## [DOCUMENT SEGMENT]
========
Postmates, the food delivery service providing customers with restaurant-prepared meals, has produced a video in time for Pride Month touting its new “bottom-friendly menu” in select cities.
The adorably animated commercial, featuring a harness-clad eggplant as a “top,” and jockstrap-wearing peaches “bottoms,” shows the pair looking at various foods, some of which are not ideal if one is preparing to engage in anal sex at some point after consumption.
“If you’re a top, it seems like you can eat whatever you want,” Rob Anderson intones as the eggplant wolfs down a taco and three peaches gaze at a melting bowl of ice cubes and sigh. “But if you’re a bottom, you’re expected to starve? Not this Pride!”
To guide would-be bottoms to the right foods that will wreak less havoc on their digestive system, Postmates has partnered with Dr. Evan Goldstein, founder of Future Method/Bespoke Surgical, to develop “Eat with Pride,” a bottom-friendly menu that can be ordered from local restaurants in Los Angeles and New York.
========
## [REQUIREMENT 1]
Write out the records word for word, starting with the line containing "Yes, the bench" and running to the end of the records, omitting the pictures.
## [REQUIREMENT 2]
Write the next part of the article about the Postmates bottom-friendly menu.
The article and the records are unrelated to each other.
========
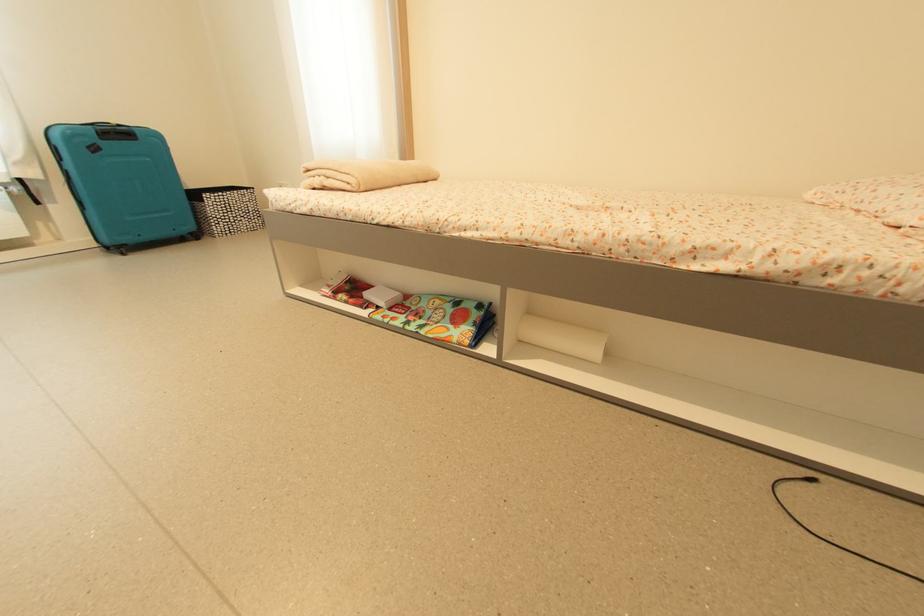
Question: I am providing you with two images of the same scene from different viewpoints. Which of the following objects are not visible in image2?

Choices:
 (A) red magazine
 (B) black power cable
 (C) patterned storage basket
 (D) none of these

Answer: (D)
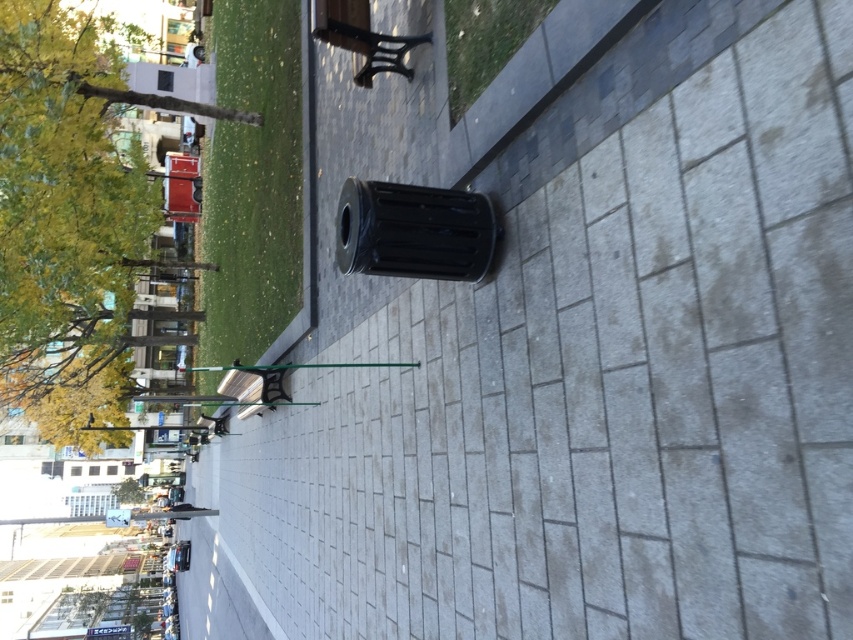
You are planning to install a new bench in the park. The park requires that benches must be placed between two trees of different sizes. Given the green leafy tree at upper left and the green leafy tree at lower left, can you place the bench between them?

Yes, the bench can be placed between the green leafy tree at upper left and the green leafy tree at lower left because the green leafy tree at upper left is larger than the green leafy tree at lower left, meeting the requirement of different sizes.

You are standing at the center of the walkway in the urban park and see the point marked at coordinates (x=68, y=220). What object does this point indicate?

The point at coordinates (x=68, y=220) marks the green leafy tree at upper left.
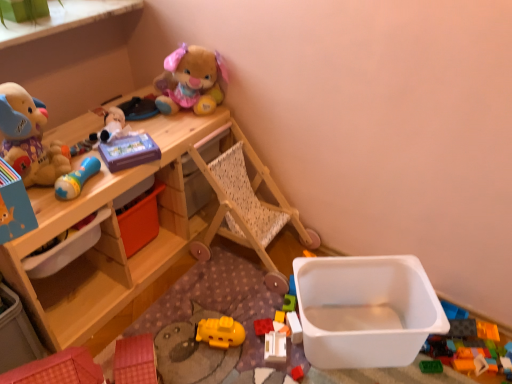
Identify the location of free space behind rubberized red block at center, the second toy from the bottom. click(x=256, y=298).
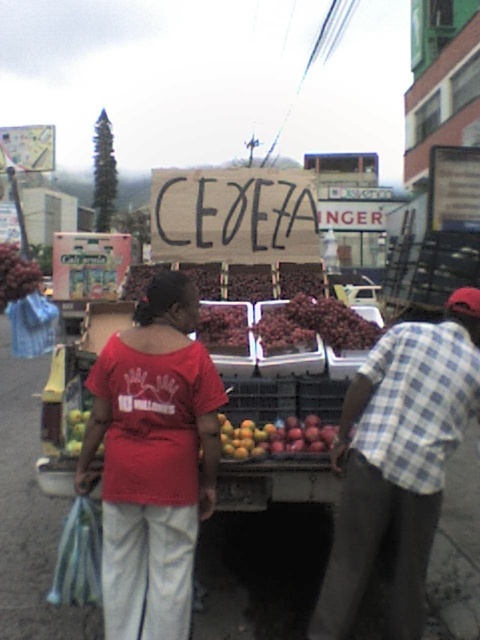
========
## [TASK OUTPUT 1]
Yes, the bench can be placed between the green leafy tree at upper left and the green leafy tree at lower left because the green leafy tree at upper left is larger than the green leafy tree at lower left, meeting the requirement of different sizes.

You are standing at the center of the walkway in the urban park and see the point marked at coordinates (x=68, y=220). What object does this point indicate?

The point at coordinates (x=68, y=220) marks the green leafy tree at upper left.
Identify the location of free space behind rubberized red block at center, the second toy from the bottom. click(x=256, y=298).

## [TASK OUTPUT 2]
Customers in those two cities with the Postmates app can peruse popular restaurants that provide prepared meals that make it easier to get intimate later.
Restaurants on the list include Prince Street Pizza, Tender Greens, Dialog Cafe, Toccata, Ggiata, Alfred Coffee, H2O Sushi & Izakaya, Octopus Restaurant, and Beatnic.
As the commercial notes, people seeking to bottom are recommended to stay away from whole grains, wheat bran, cauliflower, potatoes, and legumes, which don’t easily dissolve in water.
Bottoms are also recommended to avoid highly processed foods and dairy, which is represented in the video by two half-cupcakes looking over a spilled milkshake, with one saying, “I cannot handle lactose right now! Look at her!”
Anderson then notes, “If you’re going to eat something insoluble, give your body about 24 hours to process all of it.”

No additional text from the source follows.